After writing a dozen books, winning the Pulitzer Prize, having a play produced on Broadway, winning the National Book Foundation Medal for Distinguished Contribution to American Letters, the George Polk Career Award and the presidential National Humanities Medal, and hosting a daily radio show on WFMT in Chicago for close to half a century, he has, at 95 years old, written his memoir. “I tape, therefore I am,” he writes. “I tape, therefore they are. Who are they, these etceteras of history, hardly worth a footnote? Who are they of whom the bards have seldom sung?”
Though he won his Pulitzer for his oral history “The Good War,” about World War II, he says there is a greater generation:
“It was in the ’60s, there was the civil rights movement, it flourished, at least for a time, and the rise, resurgence, of feminism; the gays and lesbians coming out as free people. So that’s the generation, I think the greatest.”
While he is a man of the 20th century, he continues to write about the 21st century. In fact, he has just sued AT&T for collaborating with the government in eavesdropping.
Terkel says this is not new. He was wiretapped in the 1950s, during the McCarthy era. Of the government spies and their telecom allies, then and now, Terkel says:
“They are un-American. Thomas Paine, the most eloquent visionary of the American Revolution, speaks of this country in which a commoner can look at a king and say, ‘Bugger off!’ I’ve known this before, because my phone was tapped in the days when the keyword was ‘Commie.’ ”
Terkel was blacklisted for his views, and lost his show, “Stud’s Place.” Then legendary African-American gospel singer Mahalia Jackson insisted that he be hired as the host of her show. CBS demanded Terkel sign a loyalty oath. When he refused, they threatened to fire him. She told them, “Look, if you fire Studs, find another Mahalia Jackson.” CBS backed off. Studs recalled: “Do you know what happened? Nothing. You have to face them down.”
Terkel is a fierce critic of the Bush administration, but also of the lack of historical context in American society, which has allowed this government to persist, to attack Iraq, to plan on attacking Iran:
“How could it be, at the end of World War II, we were the most honored, powerful nation in the world? ‘Honored’ is the key word. Today we are the most despised. How come? The American public itself has no memory of the past. Gore Vidal uses the phrase ‘United States of Amnesia.’ I say, United States of Alzheimer’s. What do we know about it—why are we there in Iraq? They say, when you attack our policy, you are attacking the boys. On the contrary, they’re defending those boys. Welcoming them back home with their families. The war is built upon an obscene lie. We know that now.
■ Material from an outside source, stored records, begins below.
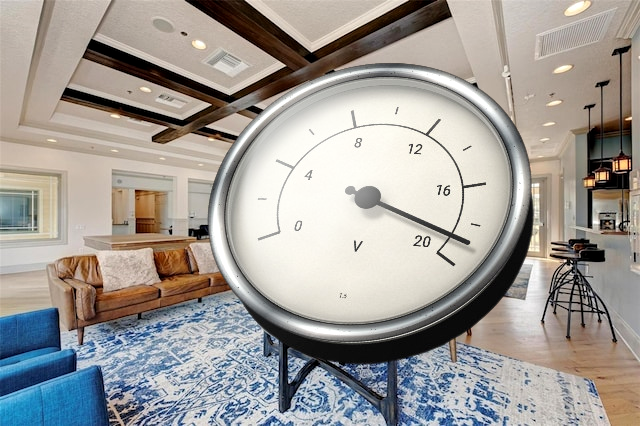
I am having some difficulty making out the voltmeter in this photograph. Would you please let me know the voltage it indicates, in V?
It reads 19 V
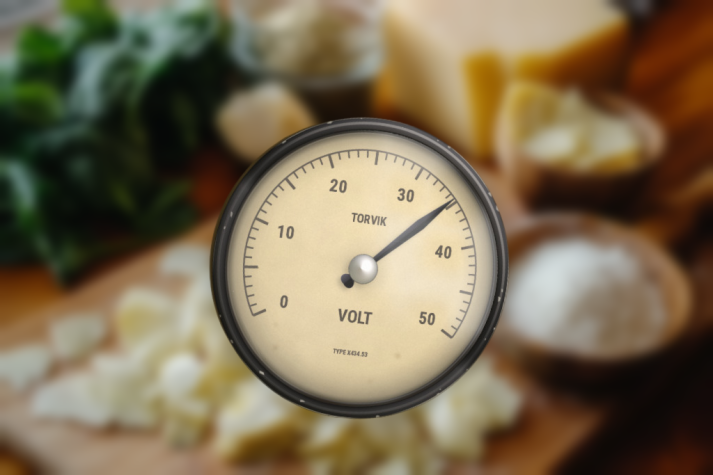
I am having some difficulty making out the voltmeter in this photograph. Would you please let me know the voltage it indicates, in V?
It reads 34.5 V
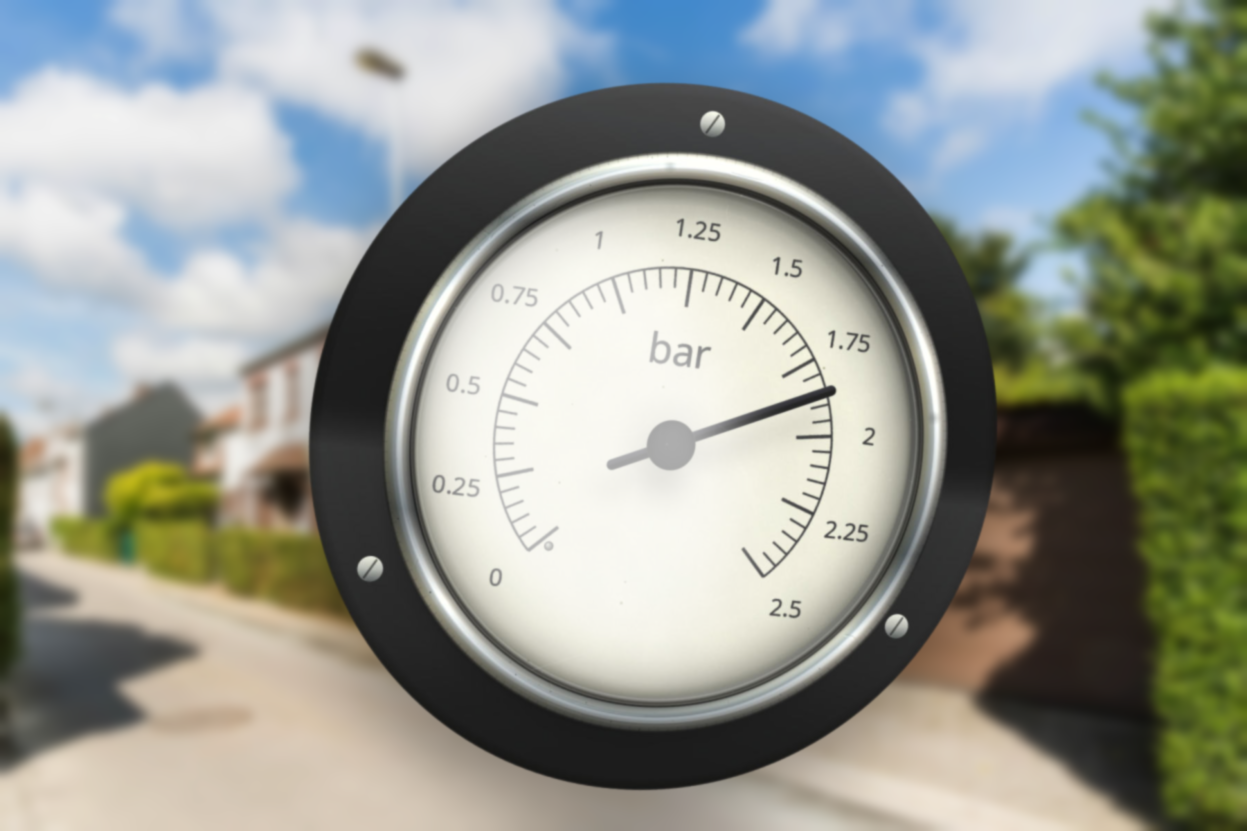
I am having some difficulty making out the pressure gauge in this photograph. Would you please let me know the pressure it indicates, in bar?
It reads 1.85 bar
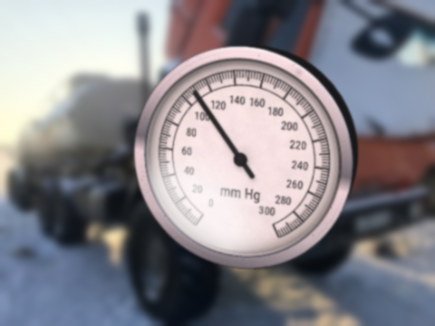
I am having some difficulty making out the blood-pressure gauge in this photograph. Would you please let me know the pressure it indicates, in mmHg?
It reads 110 mmHg
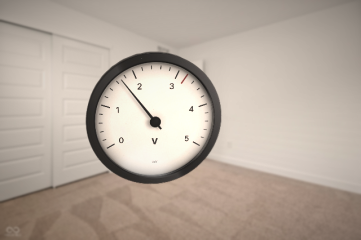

This lack of history has been denied us.”
One of the great listeners of the past century, Studs Terkel is now losing his ability to hear. He told me: “When Robert Browning wrote, ‘Come and grow old with me, the best is yet to be,’ he was lying through his teeth. But the one thing you can retain is the memory.” His almost photographic memory is matched only by his continued intense interest in people’s lives and the movements that make those lives better. He jokes: “My epitaph has already been formed: Curiosity did not kill this cat.” He’s already at work on his next book.